Students often struggle to:
- Sustain attention through long, dense texts
- Follow multi-step arguments
- Read independently before class
- Translate written material into discussion, analysis, or writing
This isn’t about intelligence. Many of these students are bright, motivated, and ambitious.
The issue is academic stamina.
How did we get here?
Several forces converged:
1. K–12 incentives shifted
Graduation rates, test optics, and parent satisfaction quietly replaced depth, struggle, and mastery. Students learned how to get through school—not how to wrestle with ideas.
2. The pandemic accelerated everything
Interrupted schooling, uneven remote learning, and test-optional admissions weakened both skill development and honest feedback loops.
3. Reading habits changed
Students were trained, often unintentionally, to:
- skim for answers
- rely on summaries
- treat reading as information extraction, not meaning-making
4. Technology reshaped attention
Video-first feeds and AI summaries reward speed and surface comprehension. Long-form reading now feels harder, even when the student is capable.
The result?
Many students arrive at college having rarely practiced slow, independent reading under cognitive load.
Why This Matters Beyond College
This isn’t just an academic issue.
The same skills required to read a 25-page article are required to:
- onboard at a serious job
- evaluate contracts or policies
- learn unfamiliar domains
- think independently under pressure
In other words, academic stamina = professional stamina.
When students lack it, anxiety rises. Avoidance follows. Confidence erodes.
Lowered expectations then feel compassionate, but often delay growth.
What Colleges Are Doing (and the Tension Inside It)

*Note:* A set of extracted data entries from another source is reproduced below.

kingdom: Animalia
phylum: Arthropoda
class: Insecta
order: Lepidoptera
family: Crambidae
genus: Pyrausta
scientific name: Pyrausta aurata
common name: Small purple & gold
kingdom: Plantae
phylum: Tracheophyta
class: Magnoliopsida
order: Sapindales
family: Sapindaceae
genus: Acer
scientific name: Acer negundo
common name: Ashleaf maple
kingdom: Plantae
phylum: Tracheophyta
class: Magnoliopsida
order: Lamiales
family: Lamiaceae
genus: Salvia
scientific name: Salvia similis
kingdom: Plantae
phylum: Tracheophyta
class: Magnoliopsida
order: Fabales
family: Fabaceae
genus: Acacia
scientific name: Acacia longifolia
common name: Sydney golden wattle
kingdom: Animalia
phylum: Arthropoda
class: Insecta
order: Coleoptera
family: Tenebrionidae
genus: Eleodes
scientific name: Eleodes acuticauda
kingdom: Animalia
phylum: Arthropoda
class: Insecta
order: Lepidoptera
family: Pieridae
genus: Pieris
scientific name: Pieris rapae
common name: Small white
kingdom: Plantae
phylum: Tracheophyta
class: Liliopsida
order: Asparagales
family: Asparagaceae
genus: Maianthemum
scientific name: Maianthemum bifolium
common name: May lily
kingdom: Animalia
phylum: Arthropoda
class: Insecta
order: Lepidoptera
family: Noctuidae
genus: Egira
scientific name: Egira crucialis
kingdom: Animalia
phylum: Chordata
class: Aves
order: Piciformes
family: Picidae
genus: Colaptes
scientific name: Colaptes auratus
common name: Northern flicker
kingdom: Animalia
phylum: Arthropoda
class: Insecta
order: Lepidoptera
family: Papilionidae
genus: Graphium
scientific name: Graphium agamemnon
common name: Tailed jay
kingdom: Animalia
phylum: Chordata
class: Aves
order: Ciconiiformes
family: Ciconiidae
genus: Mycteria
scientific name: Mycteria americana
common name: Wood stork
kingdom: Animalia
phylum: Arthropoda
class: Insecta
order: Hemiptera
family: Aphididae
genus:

Some professors are adapting:
- smaller reading chunks
- more in-class reading
- fewer high-pressure exams
Others worry this reinforces dependency and lowers long-term capacity.
Both sides are responding to the same reality:
Students aren’t broken—but they are under-trained for the kind of independence college assumes.
That gap is where families can intervene constructively.
What Parents Can Do (Without Panicking)
The goal is not to “fix” your child.
It’s to rebuild confidence with depth.
Here’s what actually helps.
1. Normalize Struggle With Hard Texts
If reading feels hard, that’s not failure—it’s training. Avoid framing difficulty as a problem to eliminate.
Instead:
“This is supposed to feel heavy at first.”
2. Rebuild Reading Endurance Gradually
Think miles, not sprints.
- Start with 10–15 pages of serious text
- Move to 20–30 pages over time
- Prioritize completing a full argument, not skimming
Consistency beats volume.
3. Shift From “Did You Read?” to “What Did You Wrestle With?”
Better questions:
- “What confused you?”
- “Where did the author lose you?”
- “What would you argue back?”
This builds ownership and agency.
4. Encourage Writing as a Reading Tool
Short reflections, marginal notes, or even voice memos help students process rather than perform comprehension.
5. Consider Transitional Pathways
For some students, the best preparation isn’t immediate full-time college.
Gap years, research programs, internships, or structured reading-and-writing intensives can dramatically strengthen readiness—without stigma.
A Reframe for Students
If you’re a student reading this:
Struggling with reading does not mean you don’t belong in college.
It means you’re being asked to do something you haven’t been trained to do yet.
That’s fixable.
The students who thrive long-term aren’t the ones who never struggle.
They’re the ones who relearn how to sit with difficulty.
The Deeper Question Families Should Ask
The real issue isn’t:
“Is my child college-ready?”
It’s:
“Can my child engage deeply, independently, and with confidence when no one is watching?”
That skill matters in college.
It matters in work.
It matters in life.
GiftedTalented.com helps families navigate exactly this transition—not with fear, but with clarity and practical pathways forward.
Because the future doesn’t belong to the fastest skimmers.
It belongs to those who can slow down, think deeply, and stand on their own understanding.